• **Le texte**:
• Regardant passer la manifestation rouennaise pour les retraites

    Pas envie de marcher avec les manifestant(e)s ce jeudi matin dans les rues de Rouen, j’ai un peu mal au pied gauche suite à mon escapade parisienne et puis je crains que les syndicats n’aient pas les moyens de faire reculer le Tout Puissant de la République, que cela soit inutile.

    Ils répètent à l’envie que pour le Cépéheu ils ont gagné, oubliant qu’ils ont sous-traité l’affaire aux étudiant(e)s qui à leur tour l’ont sous-traitée aux lycéen(ne)s indiscipliné(e)s ne respectant aucun parcours de manifestation, cassant un peu ici ou là et se frottant aux Céhéresses. C’est de cela que le gouvernement d’alors a eu peur et c’est pourquoi il a reculé.

    Cette fois, la jeunesse n’est pas là, qui n’a pas envie de se penser en vieillard(e)s.

    Donc, je décide de regarder passer le défilé et à cette fin me poste à l’extrémité du pont Boieldieu, côté rive gauche, là où sont massés les gros bataillons de la Cégété, notamment les ouvriers de Renault Cléon. L’un est au micro et donne les consignes :

    -Les petites sonos doivent être réparties dans le cortège, une devant et une derrière le camion bleu. Ça fait deux et y en a trois.

    J’entends que le cortège doit se diviser en deux vers la fin pour enserrer la Préfecture. Trois branlotins arrivent avec une banderole « Vive le printemps ». On se cherche avec les téléphones :

    -J’suis au bout du pont à côté de la poubelle.

    C’est là que je suis aussi et je ne cherche personne. La manifestation démarre. Un couple me salue de loin et je ne sais pas qui c’est.

• **Extraits de données**:
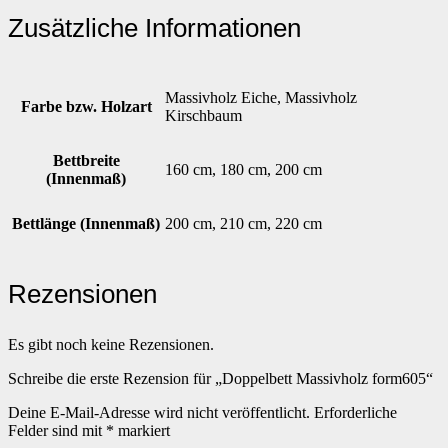
Zusätzliche Informationen
Massivholz Eiche, Massivholz
Farbe bzw. Holzart
Kirschbaum
Bettbreite
160 cm, 180 cm, 200 cm
(Innenmaß)
Bettlänge (Innenmaß)
200 cm, 210 cm, 220 cm
Rezensionen
Es gibt noch keine Rezensionen.
Schreibe die erste Rezension für „Doppelbett Massivholz form605“
Deine E-Mail-Adresse wird nicht veröffentlicht.
Erforderliche
Felder sind mit
*
markiert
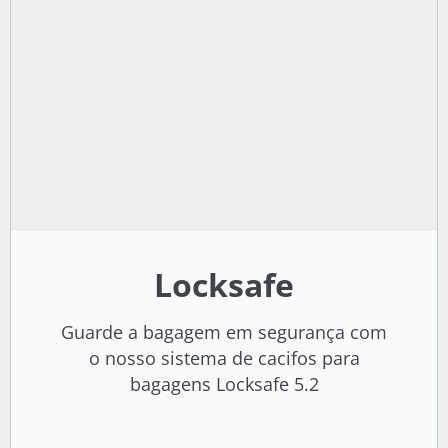
Locksafe
Guarde a bagagem em segurança com
o nosso sistema de cacifos para
bagagens Locksafe 5.2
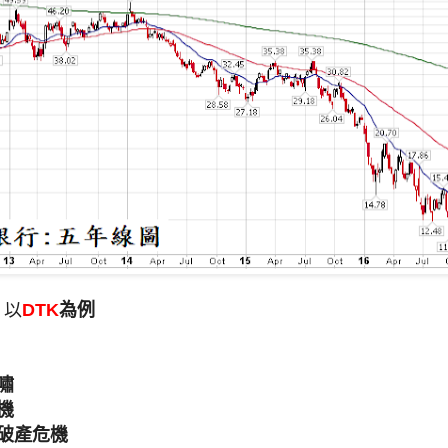
 以
DTK
為例
嘯
機
銀破產危機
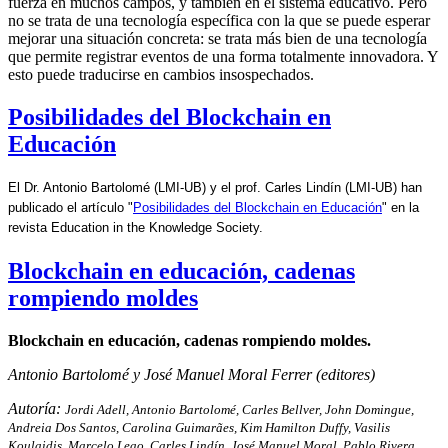
fuerza en muchos campos, y también en el sistema educativo. Pero
no se trata de una tecnología específica con la que se puede esperar
mejorar una situación concreta: se trata más bien de una tecnología
que permite registrar eventos de una forma totalmente innovadora. Y
esto puede traducirse en cambios insospechados.
Posibilidades del Blockchain en
Educación
El Dr. Antonio Bartolomé (LMI-UB) y el prof. Carles Lindín (LMI-UB) han
publicado el artículo "
Posibilidades del Blockchain en Educación
" en la
revista Education in the Knowledge Society.
Blockchain en educación, cadenas
rompiendo moldes
Blockchain en educación, cadenas rompiendo moldes.
Antonio Bartolomé y José Manuel Moral Ferrer (editores)
Autoría:
Jordi Adell, Antonio Bartolomé, Carles Bellver, John Domingue,
Andreia Dos Santos, Carolina Guimarães, Kim Hamilton Duffy, Vasilis
Koulaidis, Marcelo Leao, Carles Lindín, José Manuel Moral, Pablo Rivera,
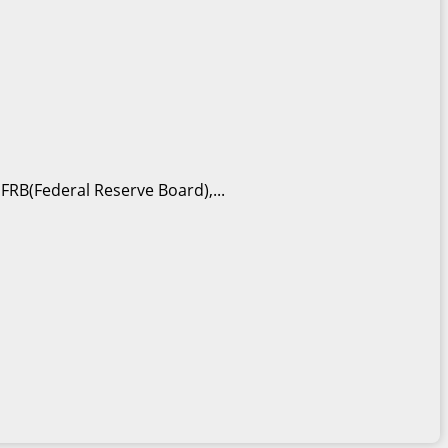
ederal Reserve Board),...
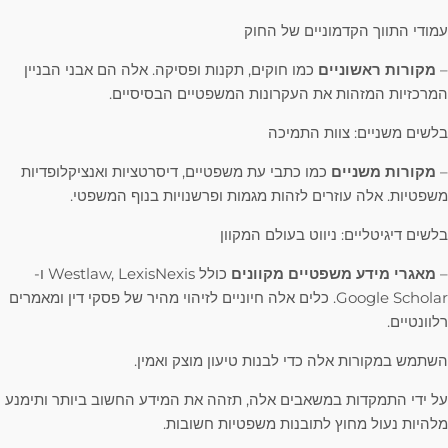
עמודי התווך הקדמוניים של החוק
–
מקורות ראשוניים
כמו חוקים, תקנות ופסיקה. אלה הם אבני הבניין
המרכזיות המזהות את העקרונות המשפטיים הבסיסיים.
בלשים משניים: צוות התמיכה
–
מקורות משניים
כמו כתבי עת משפטיים, דיסרטציות ואנציקלופדיות
משפטיות. אלה עוזרים לזהות מגמות ופרשנויות בנוף המשפטי.
בלשים דיגיטליים: ניווט בעולם המקוון
–
מאגרי מידע משפטיים מקוונים
כולל Westlaw, LexisNexis ו-
Google Scholar. כלים אלה חיוניים לזיהוי מהיר של פסקי דין ומאמרים
רלוונטיים.
השתמש במקורות אלה כדי לבנות טיעון מוצק ואמין.
על ידי התמקדות במשאבים אלה, תזהה את המידע החשוב ביותר ותימנע
מלהיות נעול מחוץ לתובנות משפטיות חשובות.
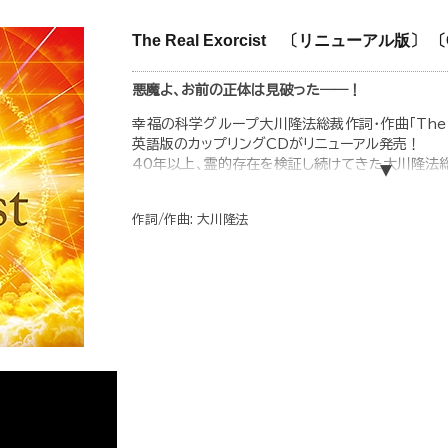
The Real Exorcist 〔リニューアル版〕 
悪魔よ、お前の正体は見破った――！
幸福の科学グループ大川隆法総裁作詞・作曲「The Rea
英語版のカップリングCDがリニューアル発売！
40年以上、霊的存在を検証し続けてきた大川隆法
方法（エクソシズム）の一端が込められた楽曲です。
◆収録内容
作詞/作曲: 大川隆法
1. The Real Exorcist―Renewal ver. （歌
2. The Real Exorcist―Renewal ver. （E
3. The Real Exorcist―Renewal ver. （Inst
4. The Real Exorcist―Renewal ver. （Engl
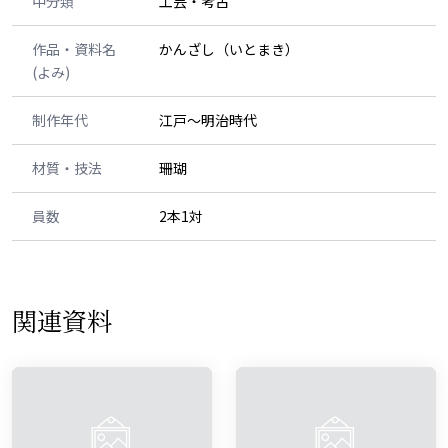
中分類
工芸・考古
作品・資料名
かんざし（いとまき）
(よみ)
制作年代
江戸～明治時代
材質・技法
珊瑚
員数
2本1対
関連資料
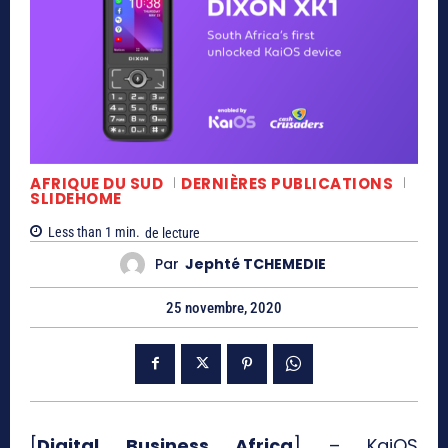
AFRIQUE DU SUD
DERNIÈRES PUBLICATIONS
SLIDEHOME
Less than 1
min.
de lecture
Par
Jephté TCHEMEDIE
25 novembre, 2020
[
Digital Business Africa
] – KaiOS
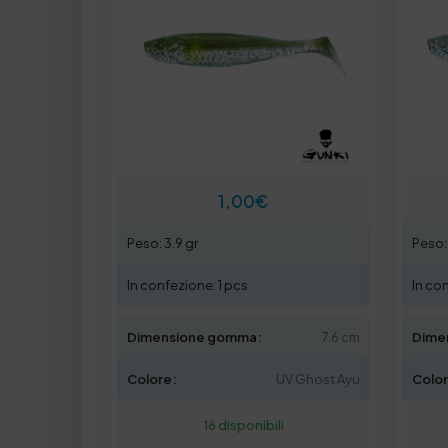
1,00
€
Peso: 3.9 gr
Peso: 
In confezione: 1 pcs
In co
Dimensione gomma:
7.6 cm
Dime
Colore:
UV Ghost Ayu
Colo
16 disponibili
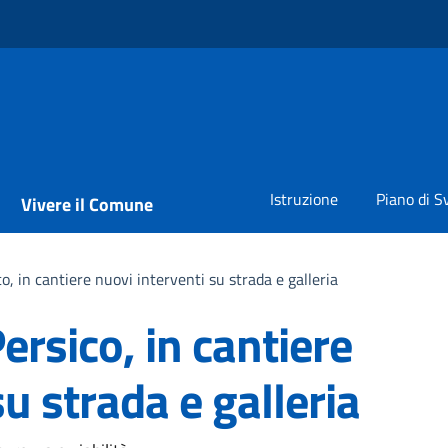
Istruzione
Piano di S
Vivere il Comune
 in cantiere nuovi interventi su strada e galleria
rsico, in cantiere
su strada e galleria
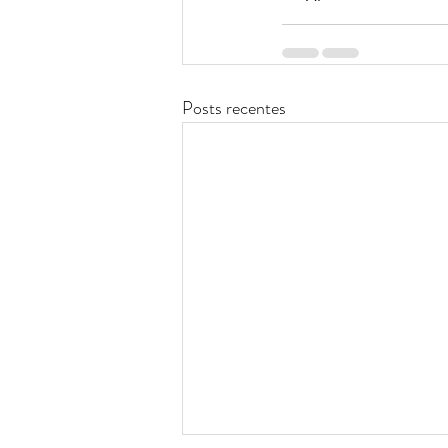
Posts recentes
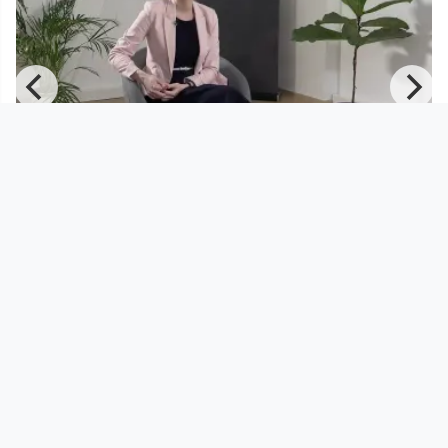
00:09:12
Testen ist menschlich - Evelyn
Haslinger
LIWEST - Networked Programm
since 4 years 10 months
Footer 1
Charta für Community Fernsehen in Österreich
Datenschutzerklärung
Gesetze im Rundfunkbereich
Grundsätze der Programmgestaltung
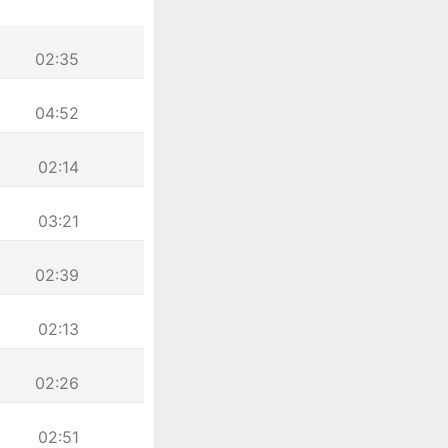
02:35
04:52
02:14
03:21
02:39
02:13
02:26
02:51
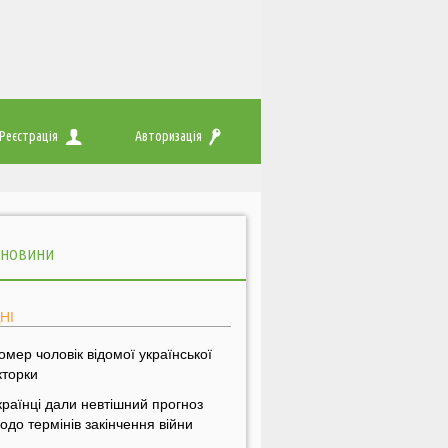
Реєстрація
Авторизація
 НОВИНИ
НІ
омер чоловік відомої української
кторки
країнці дали невтішний прогноз
одо термінів закінчення війни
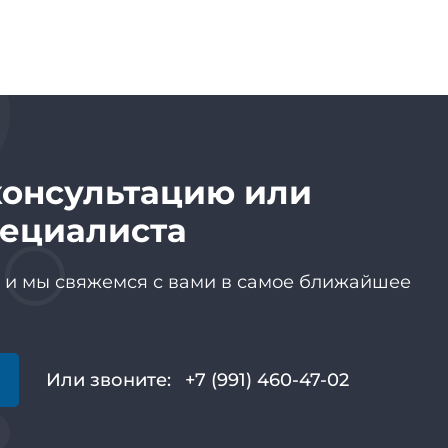
консультацию или
пециалиста
р и мы свяжемся с вами в самое ближайшее
Или звоните:
+7 (991) 460-47-02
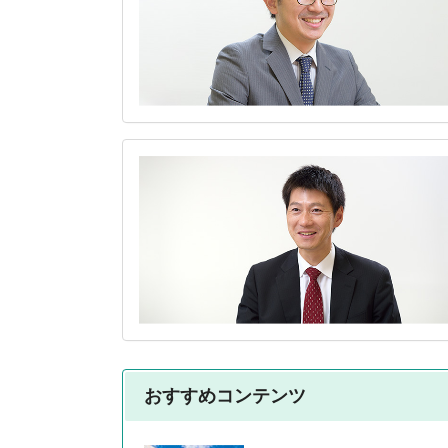
おすすめコンテンツ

• **Travail à faire**:
(a) Dans le texte sur la manifestation rouennaise, où la personne qui raconte se poste-t-elle pour regarder passer le défilé ?
(b) Recopiez le passage du texte sur la manifestation rouennaise qui commence à « Ils répètent à » et se termine à « il a reculé. ».

• **Les réponses**:
(a) À l'extrémité du pont Boieldieu, côté rive gauche.

(b)
Ils répètent à l’envie que pour le Cépéheu ils ont gagné, oubliant qu’ils ont sous-traité l’affaire aux étudiant(e)s qui à leur tour l’ont sous-traitée aux lycéen(ne)s indiscipliné(e)s ne respectant aucun parcours de manifestation, cassant un peu ici ou là et se frottant aux Céhéresses. C’est de cela que le gouvernement d’alors a eu peur et c’est pourquoi il a reculé.